• WHAT NEEDS TO BE DONE: Convert the text from the line containing "ác. Cụ thể như" through the end of the rows, inclusive, into a JSON list of strings with one string per line, omitting any blank lines.

Rows from a dataset:
--------------------
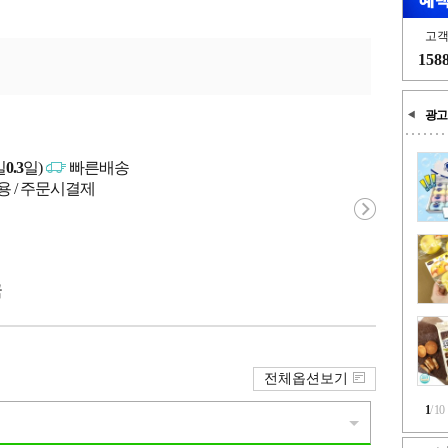
고
158
광고
일
0.3
일)
빠른배송
용 / 주문시결제
국
전체옵션보기
1
/
10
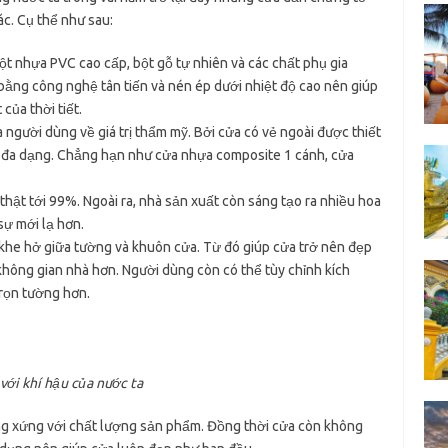
ác. Cụ thể như sau:
bột nhựa PVC cao cấp, bột gỗ tự nhiên và các chất phụ gia
 bằng công nghệ tân tiến và nén ép dưới nhiệt độ cao nên giúp
của thời tiết.
người dùng về giá trị thẩm mỹ. Bởi cửa có vẻ ngoài được thiết
ng đa dạng. Chẳng hạn như cửa nhựa composite 1 cánh, cửa
hật tới 99%. Ngoài ra, nhà sản xuất còn sáng tạo ra nhiều hoa
sự mới lạ hơn.
 khe hở giữa tường và khuôn cửa. Từ đó giúp cửa trở nên đẹp
không gian nhà hơn. Người dùng còn có thể tùy chỉnh kích
trọn tường hơn.
ới khí hậu của nước ta
ng xứng với chất lượng sản phẩm. Đồng thời cửa còn không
--------------------
• SOLUTION:
[
  "ác. Cụ thể như sau:",
  "bột nhựa PVC cao cấp, bột gỗ tự nhiên và các chất phụ gia",
  " bằng công nghệ tân tiến và nén ép dưới nhiệt độ cao nên giúp",
  "của thời tiết.",
  "người dùng về giá trị thẩm mỹ. Bởi cửa có vẻ ngoài được thiết",
  "ng đa dạng. Chẳng hạn như cửa nhựa composite 1 cánh, cửa",
  "hật tới 99%. Ngoài ra, nhà sản xuất còn sáng tạo ra nhiều hoa",
  "sự mới lạ hơn.",
  " khe hở giữa tường và khuôn cửa. Từ đó giúp cửa trở nên đẹp",
  "không gian nhà hơn. Người dùng còn có thể tùy chỉnh kích",
  "trọn tường hơn.",
  "ới khí hậu của nước ta",
  "ng xứng với chất lượng sản phẩm. Đồng thời cửa còn không"
]